‘Ik wil het opnemen voor de gestigmatiseerde minderheid’
Meestal zijn Belgen niet chauvinistisch. Maar over hun gezondheidszorg zijn ze unisono positief: toegankelijk, betaalbaar en van wereldklasse. Mooie woorden, die meer dan ooit ter discussie staan. “We beleven het einde van een tijdperk”, beseft Luc Van Gorp, topman van de Christelijke Mutualiteiten.
In ons land is de ziekteverzekering een monster van bijna 25 miljard euro. Dat geld wordt grotendeels door de sociale partners gefinancierd. Over hoe het wordt uitgegeven plegen de regering, de zorgverstrekkers en de ziekenfondsen overleg in de cenakels van het Riziv. Meer dan ooit neemt de druk op dat model toe. Bij de jongste begrotingscontrole moest vooral de ziekteverzekering extra inspanningen leveren. Verbaal reageerde zowat iedereen. Op straat bleven de gevolgen beperkt tot wat beschaafde betogingen.
“We beleven het einde van een tijdperk”, besluit Luc Van Gorp desondanks. Uit zijn mond klinkt dat als een vonnis. Van Gorp hoort als voorzitter van de landsbond van Christelijke Mutualiteiten tot het kransje zwaargewichten in de ziekteverzekering. Hij vertegenwoordigt bijna een op de twee Belgen aan de onderhandelingstafels van het Riziv. Maar pessimistisch wil de christelijke topman niet zijn.

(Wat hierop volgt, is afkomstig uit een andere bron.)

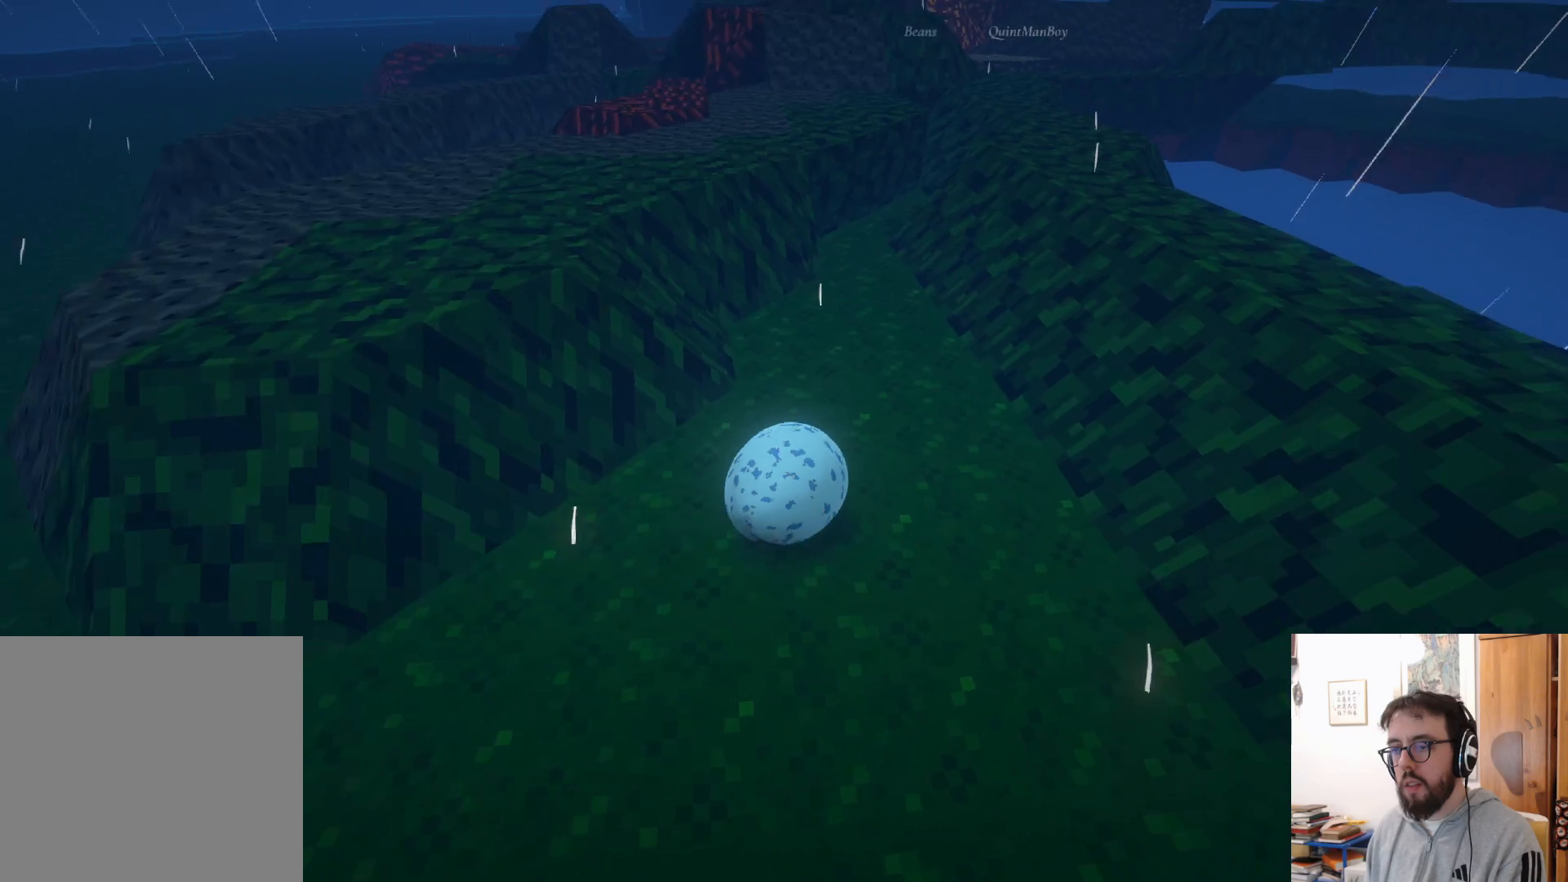
{"buttons": [], "left_stick": "up-left", "right_stick": "center", "events": [[66, "right_stick", "center"], [200, "left_stick", "up"], [216, "right_stick", "up-left"], [433, "left_stick", "up-left"], [450, "right_stick", "center"]]}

In november ondertekende u een pact met minister Maggie De Block (Open Vld). Bent u daar blij mee?
LUC VAN GORP. “Ik ben tevreden dat er een pact is. Het initiatief kwam van het kabinet-De Block en komt er op een moment dat de rol van de ziekenfondsen wordt gecontesteerd. Ons systeem staat bovendien voor grote uitdagingen door de regionalisering van een aantal domeinen in de zorg. Dat een minister de moed had om kleur te bekennen, is belangrijk.
“Inhoudelijk ben ik ook tevreden. We krijgen een nieuwe rol, maar onze taak in het medebeheer van de ziekteverzekering wordt versterkt. Onze nieuwe taken zitten in het opnemen van een begeleidende en coachende rol. We krijgen ook een stem in het bepalen van gezondheidsdoelstellingen. Bovendien is er aandacht voor de manier waarop we omgaan met kennis en met cijfers die we ter beschikking hebben in het Intermutualistisch Agentschap. Dat alles in het kader van de verplichte en de verplicht aanvullende verzekering. De hospitalisatieverzekering valt buiten het pact. We vinden het ook positief dat de verplicht aanvullende verzekering moet kunnen dienen als voorportaal voor de verplichte verzekering.”
Volgens het pact mag de aanvullende verzekering enkel nog evidence based zijn. Saunabezoek hoort daarin niet langer thuis?
VAN GORP. (Lacht) “Nee, geen saunabezoeken meer. Zulke zaken zijn weleens gebruikt om leden aan te trekken. Dat moet stoppen. Nogmaals, inhoudelijk zijn we positief over het pact. We hebben er graag en constructief aan meegewerkt. We hadden dan ook meer te verliezen dan te winnen.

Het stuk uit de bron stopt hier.